Standing desks improve your psychological state

Inactivity in adults is known to be linked to a higher risk of depression and cognitive impairment. In a typical office based role inactivity is the status quo, something which until recently has just been accepted as part of the job description.

The mood of employees can be vastly improved as a direct result of swapping out sedentary time with standing time. This is easily achieved through the use of a standing desk.

The period of standing was also reported to not introduce any unforeseen negative impacts upon work performance.

In fact, a boost in creative problem solving was also recorded when working from a platform that required the worker to stand.

In addition to psychological state, standing desks have been recorded as improving performance. This outcome was explained as being a direct correlation to the reduced tiredness felt by someone who is standing up and moving around.

These performance related benefits have not been lost upon large employers such as Apple, who now provide sit-stand desks to every single employee based out of their headquarters, Apple Park in California.

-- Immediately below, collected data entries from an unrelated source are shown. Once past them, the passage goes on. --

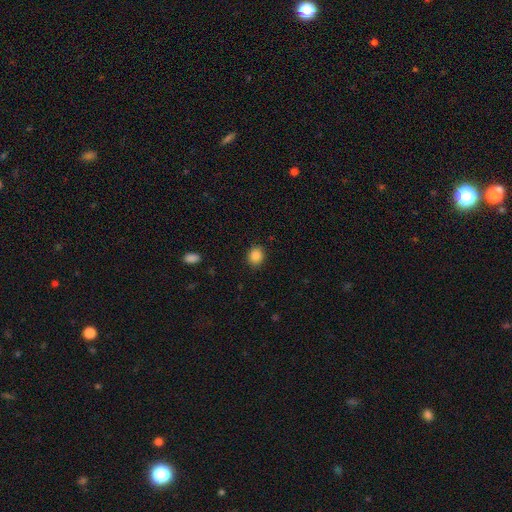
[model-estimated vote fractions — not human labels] smooth 87%, star or artifact 9%, featured or disk 4%. Down the decision tree: how rounded — round (63%); merging — none (89%).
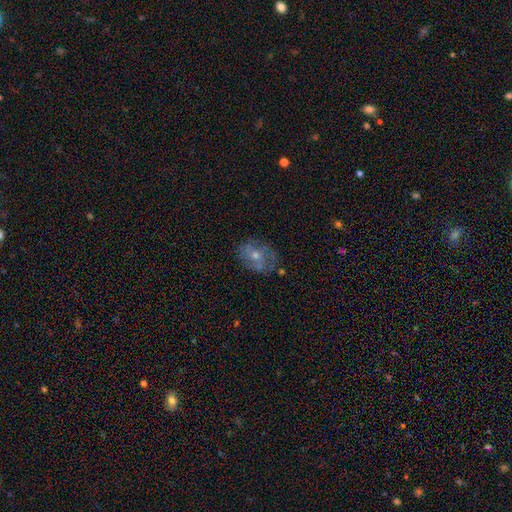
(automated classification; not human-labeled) smooth_or_featured: featured or disk (p=0.47) [alt: smooth p=0.43]
merging: none (p=0.60) [alt: minor disturbance p=0.24]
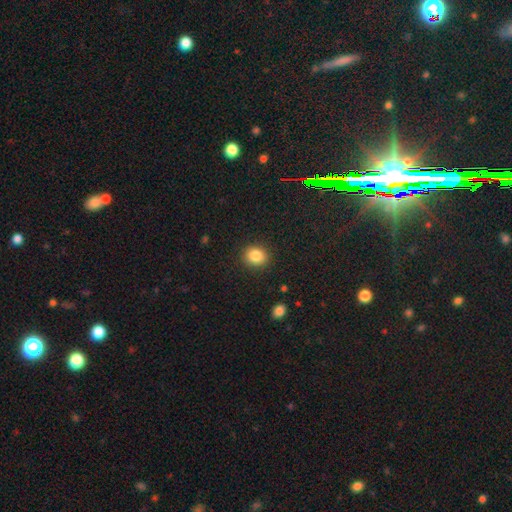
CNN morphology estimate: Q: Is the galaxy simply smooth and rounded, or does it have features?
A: smooth — 85%.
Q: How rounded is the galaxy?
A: round — 71%.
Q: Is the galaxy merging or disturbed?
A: none — 90%.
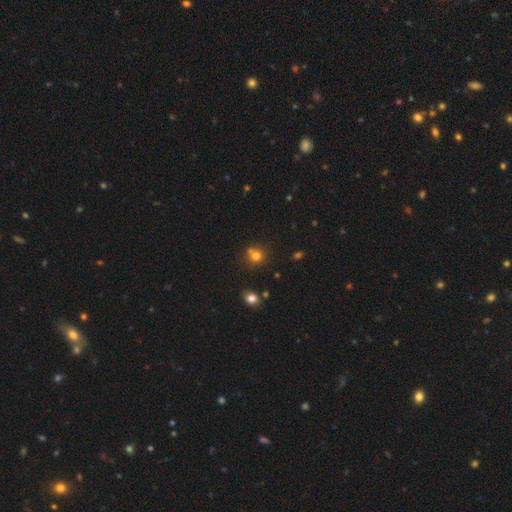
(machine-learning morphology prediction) type=smooth (74%); roundness=round (85%); merging=none (62%).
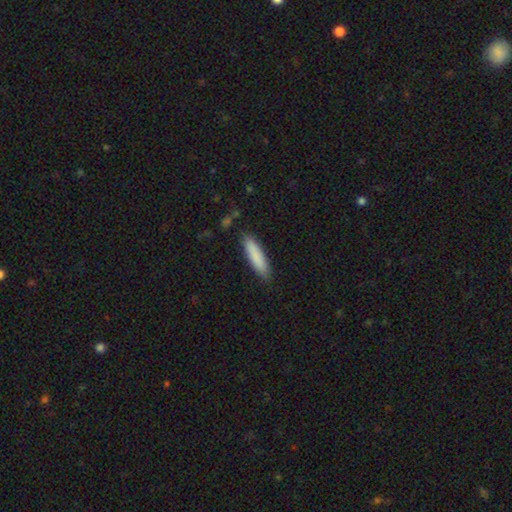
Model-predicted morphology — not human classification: Smooth or featured? Predicted: smooth (p=0.86). How rounded? Predicted: cigar-shaped (p=0.78). Merging? Predicted: none (p=0.86).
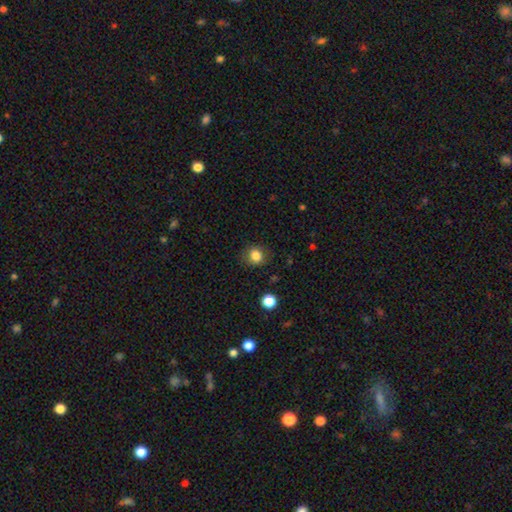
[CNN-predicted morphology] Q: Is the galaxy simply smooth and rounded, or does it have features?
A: smooth — 84%.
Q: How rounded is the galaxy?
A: round — 77%.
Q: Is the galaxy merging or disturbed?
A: none — 83%.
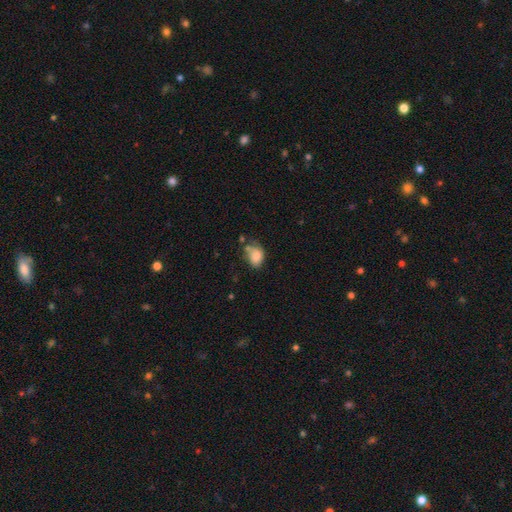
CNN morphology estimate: Q: Smooth or featured?
A: smooth (78%); runner-up: featured or disk (13%)
Q: How rounded?
A: in between (77%); runner-up: round (22%)
Q: Merging?
A: none (38%); runner-up: minor disturbance (31%)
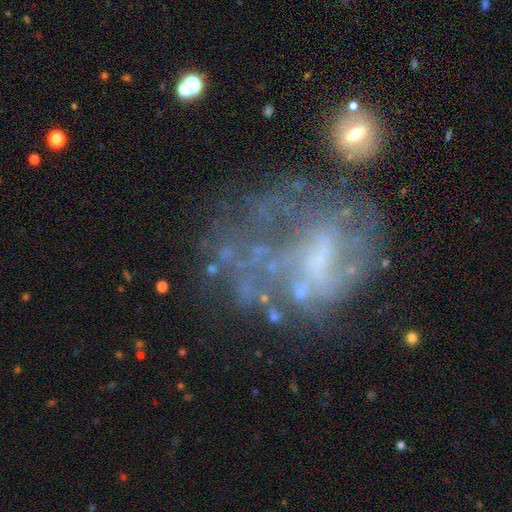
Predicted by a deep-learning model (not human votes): The model was most divided on "merging": none: 38%, major disturbance: 33%, minor disturbance: 17%, merger: 13%. More confident: edge-on disk — no (97%); bar — no (66%); smooth or featured — featured or disk (66%); spiral arms — no (62%); bulge size — none (58%).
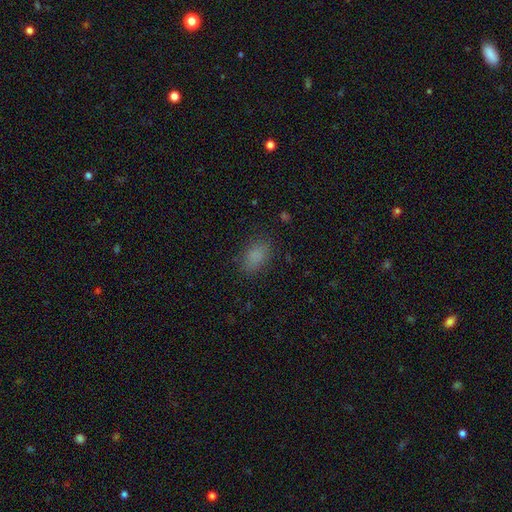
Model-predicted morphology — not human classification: This appears to be a smooth galaxy with no disk features (83%) that is in between round and cigar-shaped (86%). Merging: none (81%).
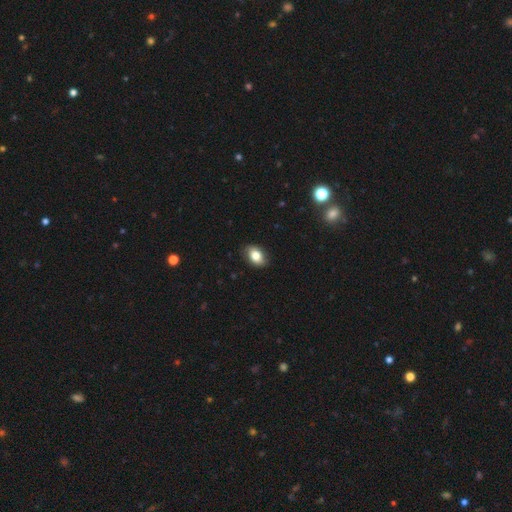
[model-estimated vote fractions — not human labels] Smooth or featured?
  - smooth: 81% *
  - featured or disk: 11%
  - star or artifact: 8%
How rounded?
  - in between: 85% *
  - round: 14%
  - cigar-shaped: 1%
Merging?
  - none: 85% *
  - minor disturbance: 12%
  - major disturbance: 2%
  - merger: 1%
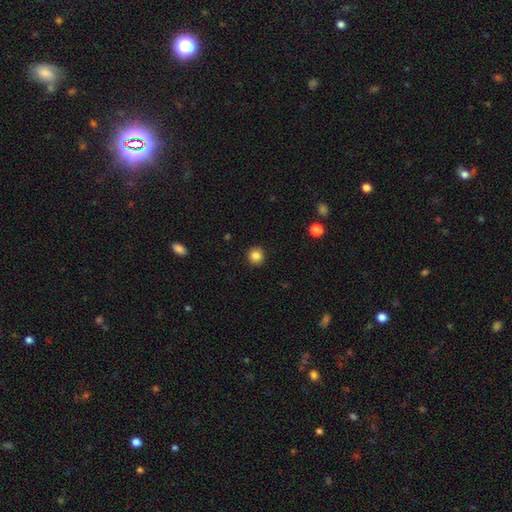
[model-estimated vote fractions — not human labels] The model was most divided on "smooth or featured": smooth: 85%, star or artifact: 11%, featured or disk: 5%. More confident: how rounded — round (93%); merging — none (92%).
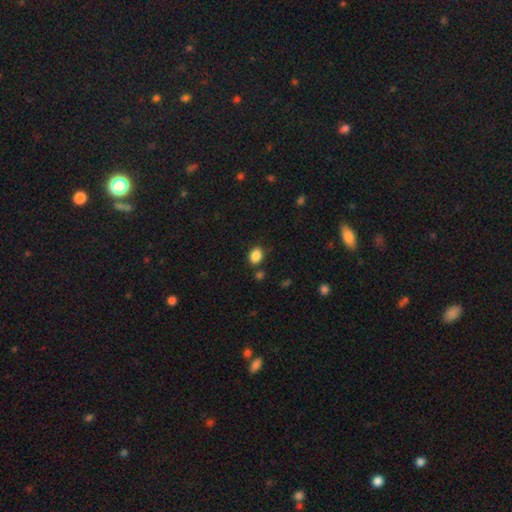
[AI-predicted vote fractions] Smooth or featured: smooth — 87% (star or artifact — 9%)
How rounded: in between — 67% (round — 32%)
Merging: none — 80% (minor disturbance — 12%)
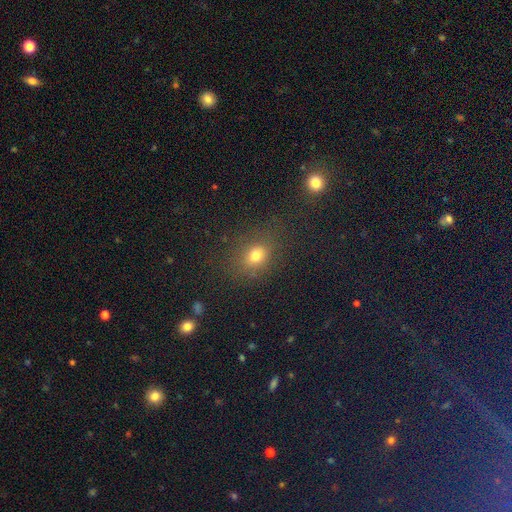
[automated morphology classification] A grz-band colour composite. It shows a smooth galaxy with no disk features (72%) that is round (57%). Merging: none (79%).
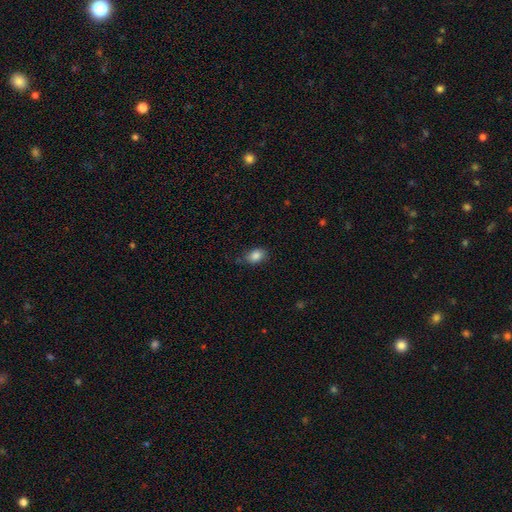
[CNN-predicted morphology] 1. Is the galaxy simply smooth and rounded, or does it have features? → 86% smooth, 9% star or artifact, 5% featured or disk.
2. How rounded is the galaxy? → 81% in between, 17% round, 2% cigar-shaped.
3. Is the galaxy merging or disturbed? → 75% none, 20% minor disturbance, 4% major disturbance, 1% merger.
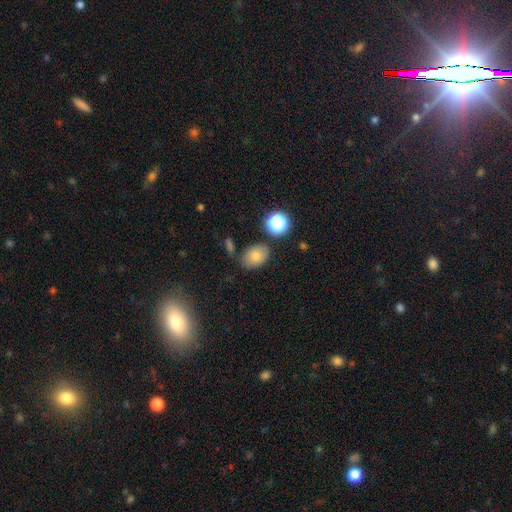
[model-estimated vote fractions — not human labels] Smooth or featured?
  - smooth: 78% *
  - star or artifact: 11%
  - featured or disk: 11%
How rounded?
  - in between: 74% *
  - round: 25%
  - cigar-shaped: 1%
Merging?
  - none: 76% *
  - minor disturbance: 15%
  - merger: 6%
  - major disturbance: 4%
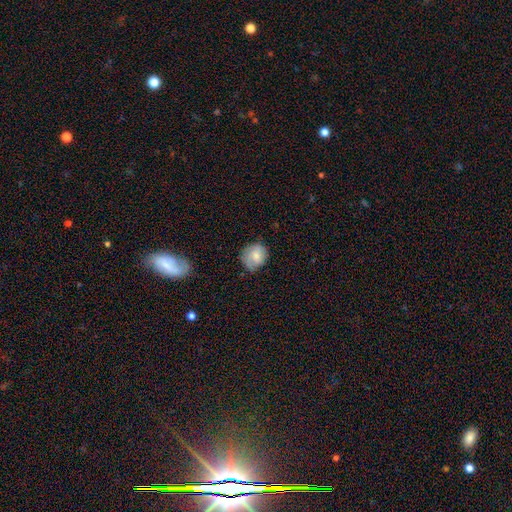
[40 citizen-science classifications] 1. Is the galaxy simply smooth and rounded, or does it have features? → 57% smooth, 38% featured or disk, 5% star or artifact.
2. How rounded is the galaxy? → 91% round, 9% in between, 0% cigar-shaped.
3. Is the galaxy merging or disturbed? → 58% none, 34% minor disturbance, 5% major disturbance, 3% merger.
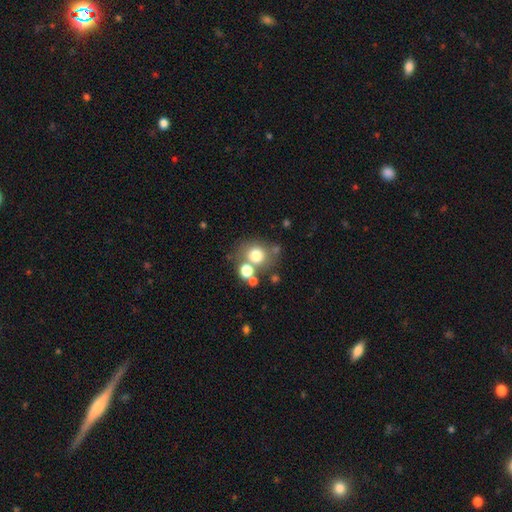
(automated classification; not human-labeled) Smooth or featured? smooth (73%)
How rounded? round (82%)
Merging? none (60%)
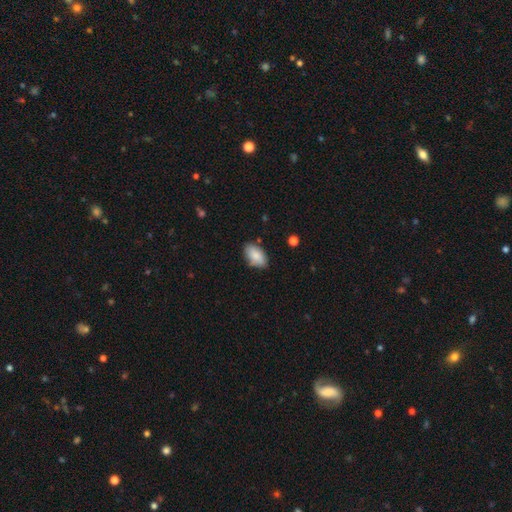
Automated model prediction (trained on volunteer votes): Smooth or featured? smooth (85%)
How rounded? in between (94%)
Merging? none (78%)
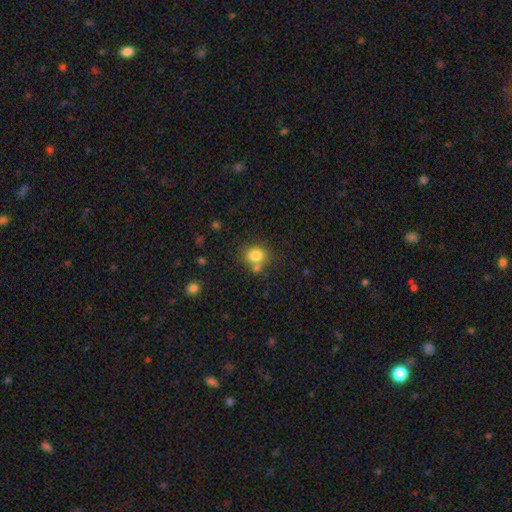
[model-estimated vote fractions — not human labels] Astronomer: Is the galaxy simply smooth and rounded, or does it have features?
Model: smooth — 81%.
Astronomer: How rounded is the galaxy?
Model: round — 61% (runner-up: in between, 38%).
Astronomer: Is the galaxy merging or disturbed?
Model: none — 64%.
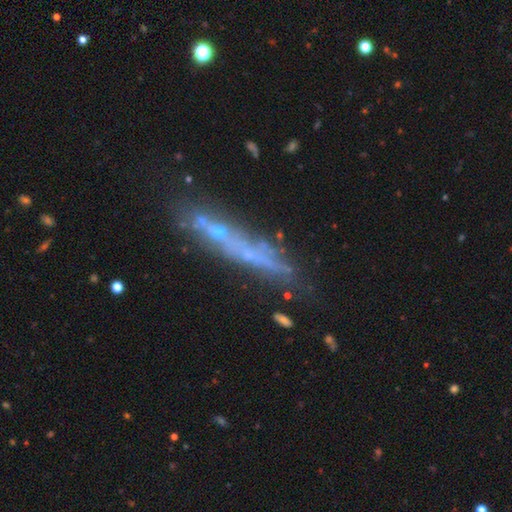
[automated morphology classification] A featured or disk galaxy (50%) viewed edge-on (58%). Merging: none (56%).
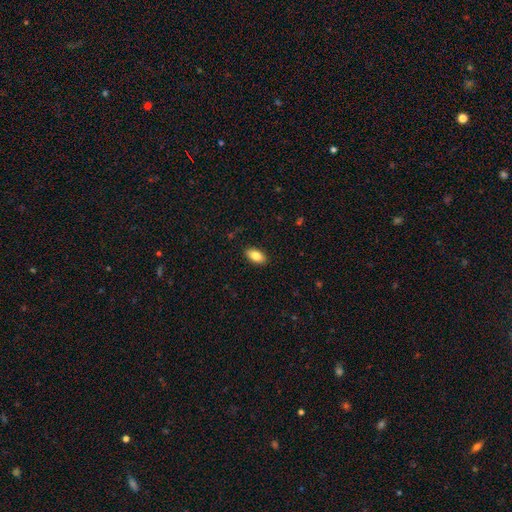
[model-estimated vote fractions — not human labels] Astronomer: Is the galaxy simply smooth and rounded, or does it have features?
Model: smooth — 85%.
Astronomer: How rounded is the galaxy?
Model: in between — 93%.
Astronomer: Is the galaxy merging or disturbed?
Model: none — 89%.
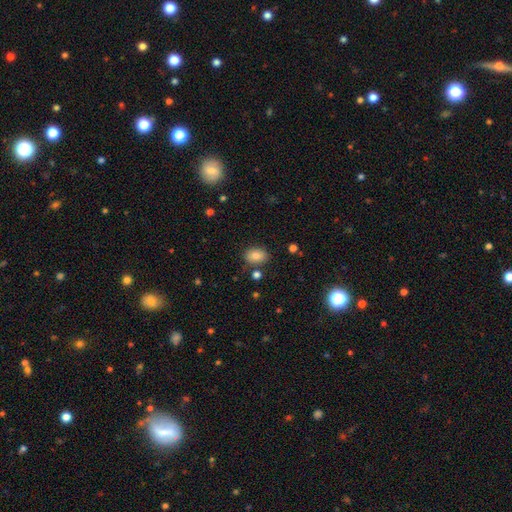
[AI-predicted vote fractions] smooth_or_featured: smooth (p=0.81) [alt: star or artifact p=0.10]
how_rounded: in between (p=0.72) [alt: round p=0.27]
merging: none (p=0.81) [alt: minor disturbance p=0.12]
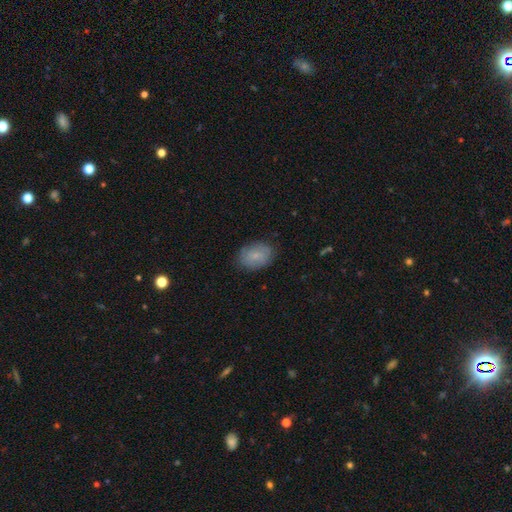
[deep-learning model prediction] A smooth galaxy with no disk features (71%) that is in between round and cigar-shaped (81%).

Vote fractions:
- Smooth or featured? smooth: 71% / featured or disk: 21% / star or artifact: 8%
- How rounded? in between: 81% / round: 18% / cigar-shaped: 1%
- Merging? none: 81% / minor disturbance: 14% / major disturbance: 4% / merger: 1%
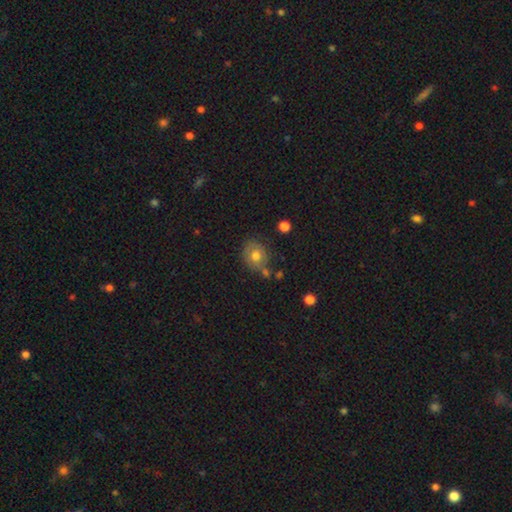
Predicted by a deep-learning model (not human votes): This appears to be a smooth galaxy with no disk features (66%) that is round (66%). Merging: none (61%).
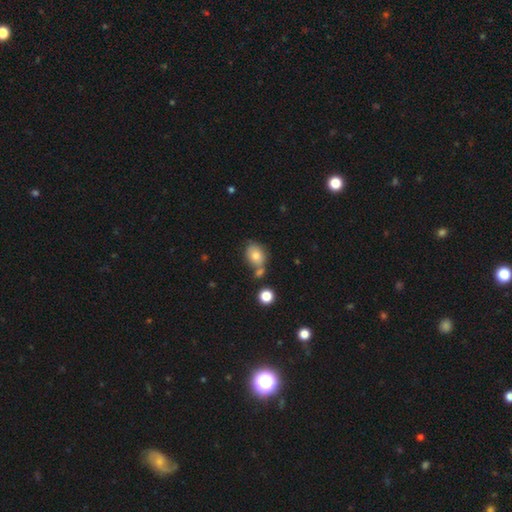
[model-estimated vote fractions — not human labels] Smooth or featured?
  - smooth: 77% *
  - featured or disk: 13%
  - star or artifact: 10%
How rounded?
  - in between: 62% *
  - round: 37%
  - cigar-shaped: 1%
Merging?
  - none: 55% *
  - merger: 24%
  - minor disturbance: 16%
  - major disturbance: 5%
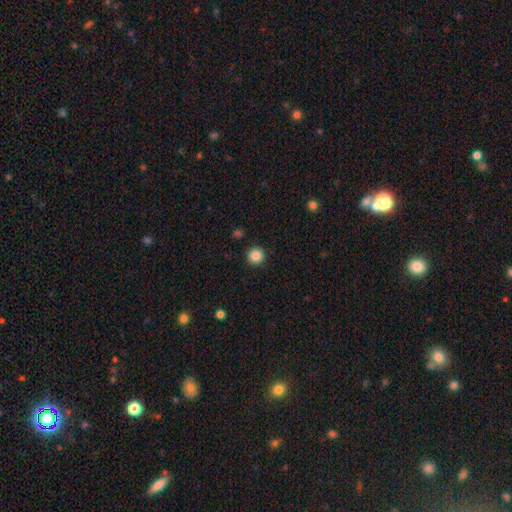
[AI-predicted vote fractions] Smooth or featured? Predicted: smooth (p=0.86). How rounded? Predicted: round (p=0.95). Merging? Predicted: none (p=0.92).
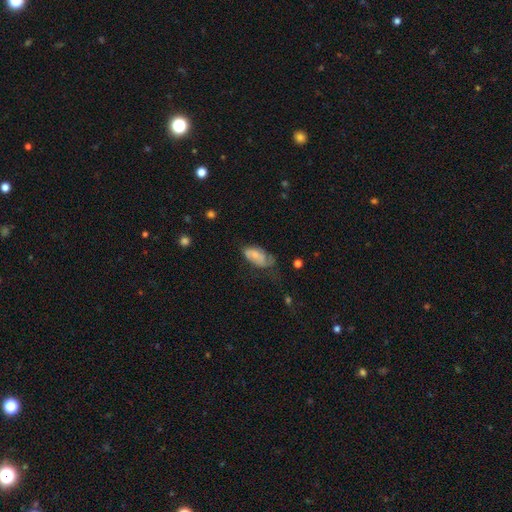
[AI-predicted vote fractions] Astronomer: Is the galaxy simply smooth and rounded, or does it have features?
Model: smooth — 58% (runner-up: featured or disk, 34%).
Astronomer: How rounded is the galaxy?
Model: in between — 91%.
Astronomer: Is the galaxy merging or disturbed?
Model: none — 37% (runner-up: minor disturbance, 34%).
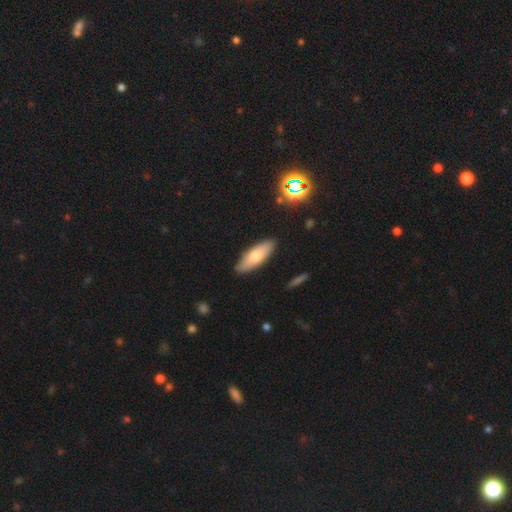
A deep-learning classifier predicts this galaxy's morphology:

Image by By Josh Sorenson from Pexels

The not so good side of standing desks

Although the argument for giving standing desk a go, it would be wrong to close the case file without considering the other side of the debate.

A popular question often asked when discussing standing desks is whether there are actually any negative effects associated with standing for long hours?

Fatigue is clearly going to become an issue if stand for a full shift is something you’re not accustomed to and may actually onset sooner than expected.

Additional negative effects when standing for a minimum of 2 hours straight were reported to be discomfort and lower limb swelling.

With this knowledge perhaps a sit-stand desk, as opposed to a dedicated standing desk might be the best solution. This configuration offers the opportunity to easily switch between standing or sitting in response to growing fatigue.

Additional support to standing desk users can also be provided through the use of an anti-fatigue mat.

These simple soft mats typically made from rubber provide safety benefits to a worker who is standing on a hard surface for long periods.

As the name suggests the mat helps reduce fatigue in the legs and joints by forcing the employee to constantly adjust their stance. This promotes good circulation and prevents any one muscle group from becoming over tired.